1: The Great Animal Orchestra
Book: The Great Animal Orchestra: Finding the Origins of Music in the World's Wild Places
Author: Bernie Krause
People present in the book club meeting: Lior Arbel, Alex Lucas, Anesio Azevedo, Charlie Reimer, Johnny Sullivan, Adam Pultz Melbye, Raul Masu.
The discussion emerged primarily from chapter 8.
In the book, it is described the disruptive impact that noise can have on natural ecosystems. For instance, the impact that external noise has on toads' population, and how it interferes with the choral vocalization of these animals. As the vocalization has communicative, and even protective functions, such interference can have a very negative impact on the health of the population.
It is also discussed that jet overflowing introduces disruptive noise for several minutes in a given environment. Krause also points out that despite the development of recording technology made field recording much easier in recent years, it is far to complicate record unpolluted sound environments in recent years.

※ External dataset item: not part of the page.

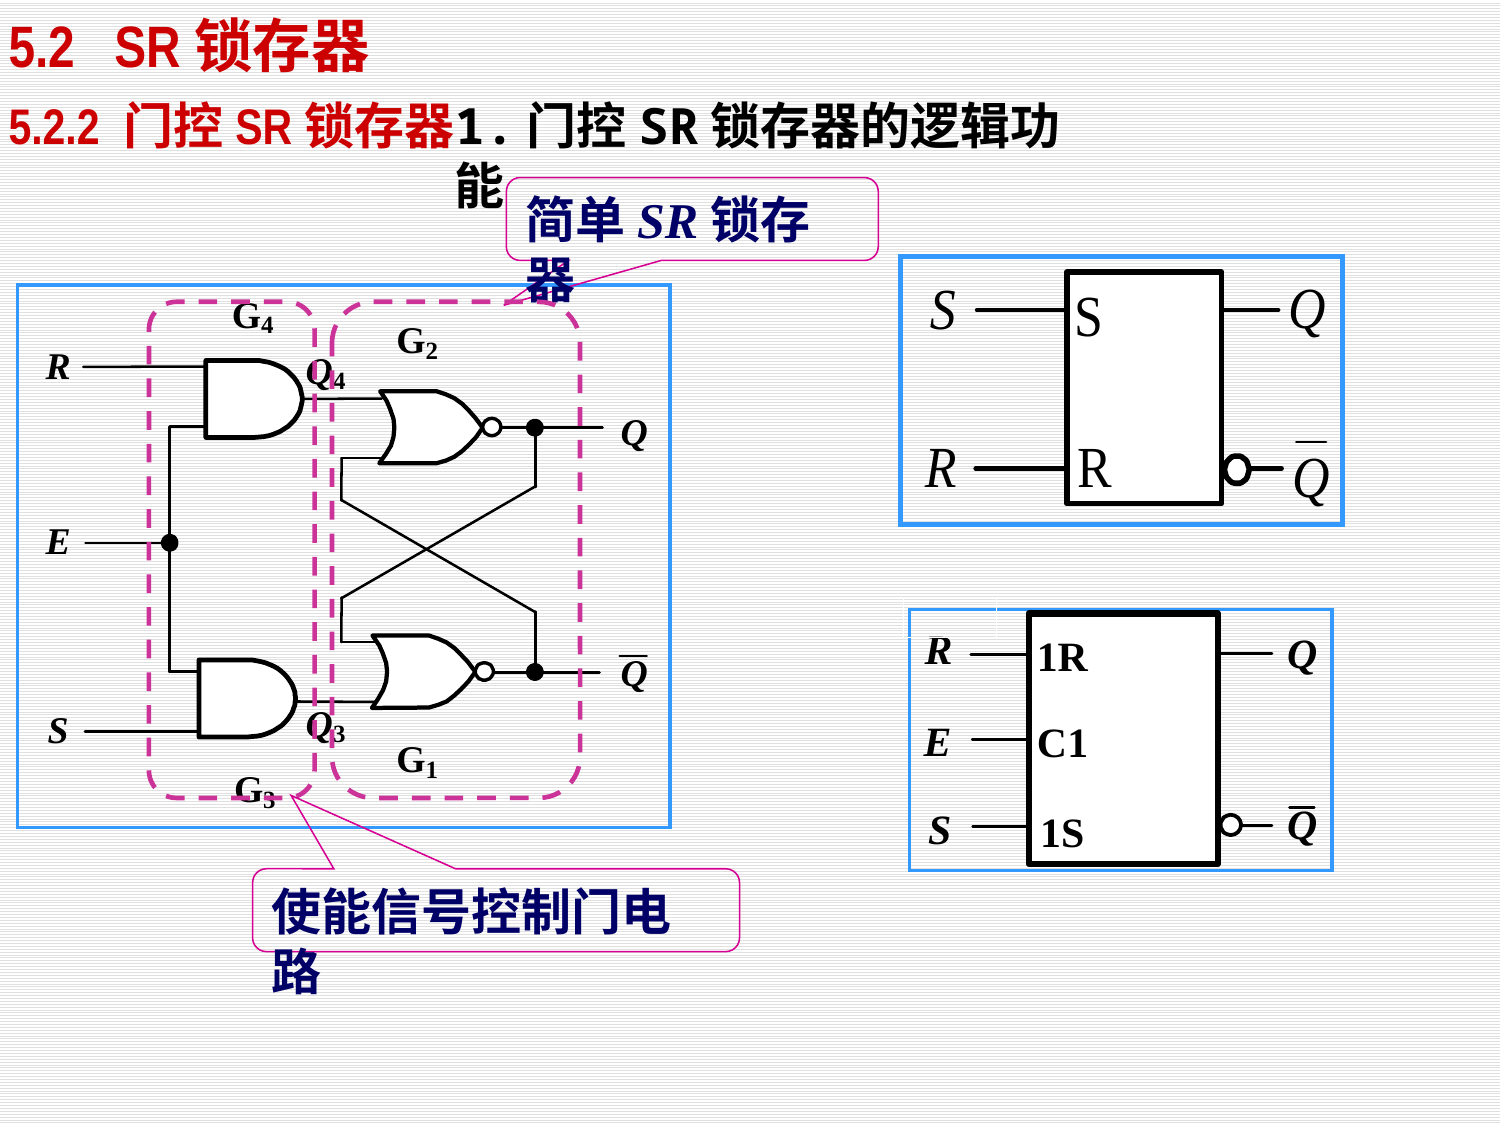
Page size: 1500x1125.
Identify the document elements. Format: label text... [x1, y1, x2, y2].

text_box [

"Based on many years of field experience and how much uninterrupted natural sound in a wild habitat I'm able to record in an hour, I'll make an educated guess that anthrophony can be heard in" Bernie Krause - The Great Animal Orchestra: Finding the Origins of Music in the World's Wild Places - Chapter 8
In the discussion, the concept of the Acoustic Niche Hypothesis emerged. The Acoustic Niche Hypothesis stands for: \"Each creature appears to have its own sonic niche (channel, or space) in the frequency spectrum and/or time-slot occupied by no other at that particular moment.\" [link]
We also discussed other authors discussing field recording and listening modalities. For instance the concept by Schaeffer emerged. "Dissatisfied with the state of music at the time, Schaeffer sought to create a new musical language which divorced sounds from their sources, thereby reducing music to the act of hearing alone --- what he called "reduced listening." Take, for example, a field recording of a train moving along its tracks. At face value you'd simply note the sound of a train; beyond that realization, listeners wouldn't give it much more thought. Schaeffer, however, realized there was a rich vein of musicality hidden within such seemingly mundane sounds: snippets of complex rhythms, unique timbral characteristics, tonal peculiarities, strange and interesting textures. Our perception of these qualities, he recognized, was hindered by the associations and references that sounds inherently carry. The trick was to find a way to hide the associations in order to bring the musical qualities of those sounds to the forefront." [link]
Additionally, the work by R. Murray Schafer on the soundscape emerged. In particular, as he was the first who directly spoke about soundscape. (cfr The Tuning of the World (The Soundscape) (1977)
In chapter 8 it also emerged that the word soundscape has political value, with ecological and environmental implications. This emerges while discussing the Natural Soundscape Program, whose name was changed into Natural Sounds Program (https://www.nps.gov/subjects/sound/index.htm).
Krause reports that Don Young - then chairman of the House Appropriations Committee and Richard Pombo, the ex-representative from the 11th district of California urged Secretary of the Interior Gale Norton to alter the name, changiing the term Soundscape into Sounds. according to them the term "soundscape was too loaded (translation: 'green,')" Bernie Krause - The Great Animal Orchestra: Finding the Origins of Music in the World's Wild Places - Chapter 8
Kraus also reported the worlds by Don Young "in a 2006 Rolling Stone article, where Young is quoted as saying that 'environmentalists are a self-centered bunch of waffle-stomping, Harvard-graduating, intellectual idiots' who 'are not Americans, never have been Americans, never will be Americans.'" Bernie Krause - The Great Animal Orchestra: Finding the Origins of Music in the World's Wild Places - Chapter 8
Discussing the controversy of the term soundscape, a paper by Stefan Helmreich emerged: INGOLD, Timothy. Against soundscape. In: CARLYLE, A. (ed.). Autumn leaves: sound and the environment in artistic practice. Paris: Double Entendre, 2007. p. 10-13. [link]
As instrument makers and music technologies, we could probably contribute to raising awareness on these topics.